On Monday NPR’s Marketplace shared a tale of woe that Uber has created for the hard-working blue collar men who own taxicab medallions in New York City, thereby illustrating once and for all that in today’s liberal zeitgeist, the enemy of my enemy is my friend.
In a normal world, public radio’s reflexive liberalism would greatly object to the system of taxicab medallions: A few decades ago New York City set a cap for the number of drivers and gave each driver at that time a medallion that must be displayed on the cab itself to be legal. Because demand for cabs went up over the last four decades, the medallions became more valuable. For those drivers who received theirs at the start the medallion became a wonderful gift and those that sold it did quite well. A few years ago the price of a medallion exceeded $1 million.
However, an increase in medallion value does nothing to help most drivers today, who cannot afford to buy one at any price. Instead, investment companies own most medallions, which bought them from retiring cab drivers through the years and saw them as a safe investment. And they were, at least until Uber came along. Most drivers rent a medallion from the investment company, and pay a good portion of what they earn to the company.
Normally, public radio would object to the exploitation of working class men, especially when it’s been aided and abetted by the government, but when Uber is involved all bets are off. Uber has dramatically reduced the value of these medallions, since people can drive with Uber (or its competitor, Lyft) without a medallion. The barriers to becoming a driver are now almost nonexistent–no more than the price of a car. Taxicabs have lost their effective monopoly, and consumers have gained as a result.
But that doesn’t matter here, as the liberal narrative is that these entities (and somehow not the investment companies that own medallions) are exploitative because they don’t make their drivers actual employees; they are categorized as independent contractors, as are most cabbies. What’s more, they don’t give them health insurance or a pension. Also, the person who runs Uber is apparently isn’t the nicest guy, and–most egregiously–Uber did not recognize an impromptu taxi strike at JFK airport called to protest Donald Trump’s immigration policies in January, so there’s a suspicion that the company might not be reliably Democratic.
As a result, NPR, the New York Times, and the rest of Big Media has lit into Uber every chance it gets, and Lyft for good measure.

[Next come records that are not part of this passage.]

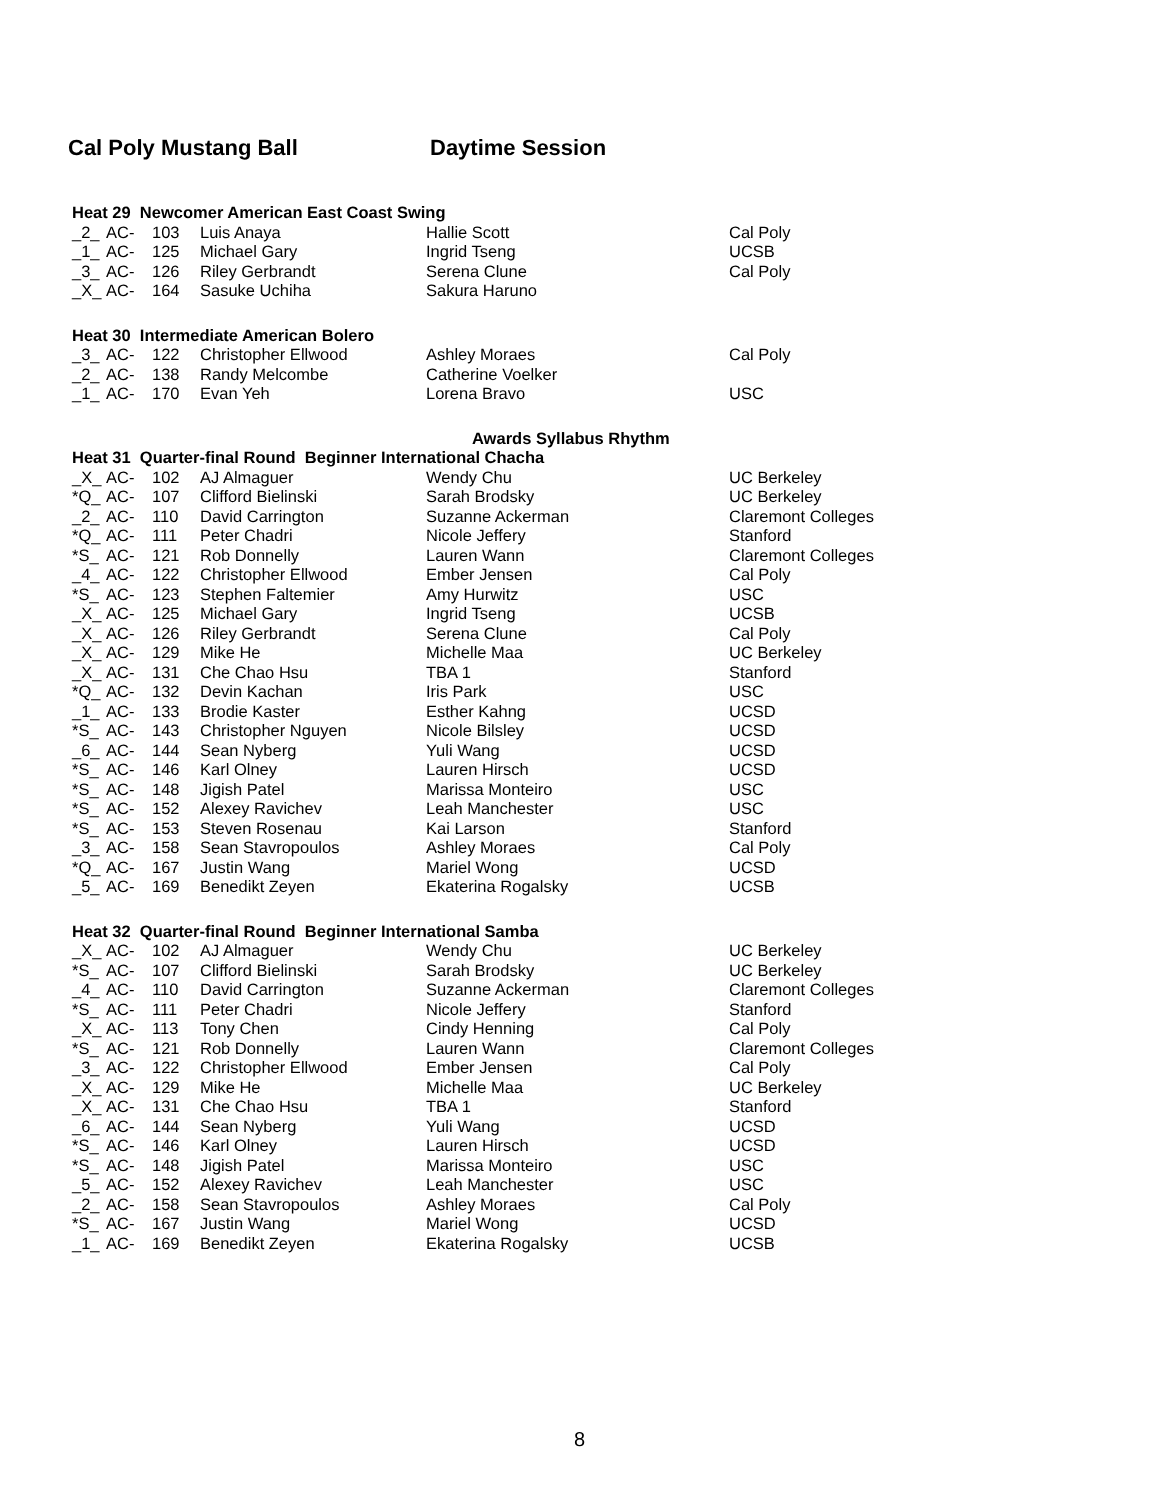Cal Poly Mustang Ball Daytime Session
| Heat 29 Newcomer American East Coast Swing | | | | | |
| _2_ | AC- | 103 | Luis Anaya | Hallie Scott | Cal Poly |
| _1_ | AC- | 125 | Michael Gary | Ingrid Tseng | UCSB |
| _3_ | AC- | 126 | Riley Gerbrandt | Serena Clune | Cal Poly |
| _X_ | AC- | 164 | Sasuke Uchiha | Sakura Haruno | |
| Heat 30 Intermediate American Bolero | | | | | |
| _3_ | AC- | 122 | Christopher Ellwood | Ashley Moraes | Cal Poly |
| _2_ | AC- | 138 | Randy Melcombe | Catherine Voelker | |
| _1_ | AC- | 170 | Evan Yeh | Lorena Bravo | USC |
| Awards Syllabus Rhythm | | | | | |
| Heat 31 Quarter-final Round Beginner International Chacha | | | | | |
| _X_ | AC- | 102 | AJ Almaguer | Wendy Chu | UC Berkeley |
| *Q_ | AC- | 107 | Clifford Bielinski | Sarah Brodsky | UC Berkeley |
| _2_ | AC- | 110 | David Carrington | Suzanne Ackerman | Claremont Colleges |
| *Q_ | AC- | 111 | Peter Chadri | Nicole Jeffery | Stanford |
| *S_ | AC- | 121 | Rob Donnelly | Lauren Wann | Claremont Colleges |
| _4_ | AC- | 122 | Christopher Ellwood | Ember Jensen | Cal Poly |
| *S_ | AC- | 123 | Stephen Faltemier | Amy Hurwitz | USC |
| _X_ | AC- | 125 | Michael Gary | Ingrid Tseng | UCSB |
| _X_ | AC- | 126 | Riley Gerbrandt | Serena Clune | Cal Poly |
| _X_ | AC- | 129 | Mike He | Michelle Maa | UC Berkeley |
| _X_ | AC- | 131 | Che Chao Hsu | TBA 1 | Stanford |
| *Q_ | AC- | 132 | Devin Kachan | Iris Park | USC |
| _1_ | AC- | 133 | Brodie Kaster | Esther Kahng | UCSD |
| *S_ | AC- | 143 | Christopher Nguyen | Nicole Bilsley | UCSD |
| _6_ | AC- | 144 | Sean Nyberg | Yuli Wang | UCSD |
| *S_ | AC- | 146 | Karl Olney | Lauren Hirsch | UCSD |
| *S_ | AC- | 148 | Jigish Patel | Marissa Monteiro | USC |
| *S_ | AC- | 152 | Alexey Ravichev | Leah Manchester | USC |
| *S_ | AC- | 153 | Steven Rosenau | Kai Larson | Stanford |
| _3_ | AC- | 158 | Sean Stavropoulos | Ashley Moraes | Cal Poly |
| *Q_ | AC- | 167 | Justin Wang | Mariel Wong | UCSD |
| _5_ | AC- | 169 | Benedikt Zeyen | Ekaterina Rogalsky | UCSB |
| Heat 32 Quarter-final Round Beginner International Samba | | | | | |
| _X_ | AC- | 102 | AJ Almaguer | Wendy Chu | UC Berkeley |
| *S_ | AC- | 107 | Clifford Bielinski | Sarah Brodsky | UC Berkeley |
| _4_ | AC- | 110 | David Carrington | Suzanne Ackerman | Claremont Colleges |
| *S_ | AC- | 111 | Peter Chadri | Nicole Jeffery | Stanford |
| _X_ | AC- | 113 | Tony Chen | Cindy Henning | Cal Poly |
| *S_ | AC- | 121 | Rob Donnelly | Lauren Wann | Claremont Colleges |
| _3_ | AC- | 122 | Christopher Ellwood | Ember Jensen | Cal Poly |
| _X_ | AC- | 129 | Mike He | Michelle Maa | UC Berkeley |
| _X_ | AC- | 131 | Che Chao Hsu | TBA 1 | Stanford |
| _6_ | AC- | 144 | Sean Nyberg | Yuli Wang | UCSD |
| *S_ | AC- | 146 | Karl Olney | Lauren Hirsch | UCSD |
| *S_ | AC- | 148 | Jigish Patel | Marissa Monteiro | USC |
| _5_ | AC- | 152 | Alexey Ravichev | Leah Manchester | USC |
| _2_ | AC- | 158 | Sean Stavropoulos | Ashley Moraes | Cal Poly |
| *S_ | AC- | 167 | Justin Wang | Mariel Wong | UCSD |
| _1_ | AC- | 169 | Benedikt Zeyen | Ekaterina Rogalsky | UCSB |
8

Consistency is the hobgoblin of little minds, of course, but I remain mystified that any media program focused on economics would lament the decline of the taxicab medallion system in New York, which hurt customers, taxi drivers and even the environment (as more people had to own cars in that inefficient system) with the only beneficiaries being the taxi fleets and investment companies that owned the medallions.
It’s also worth remarking that the left has heretofore–and correctly– complained in the past that the traditional cab system serves New York’s outer boroughs quite poorly, and that’s where lower income people tend to live.
Marketplace apparently mourns such an archaic, inefficient, and in-egalitarian system and went to great lengths to find a couple of sympathetic victims to protest a technological change that has otherwise greatly improved the lives of urban denizens just goes to show that the status quo is always difficult to change. And that too many entities base their position on any topic based on the opposition.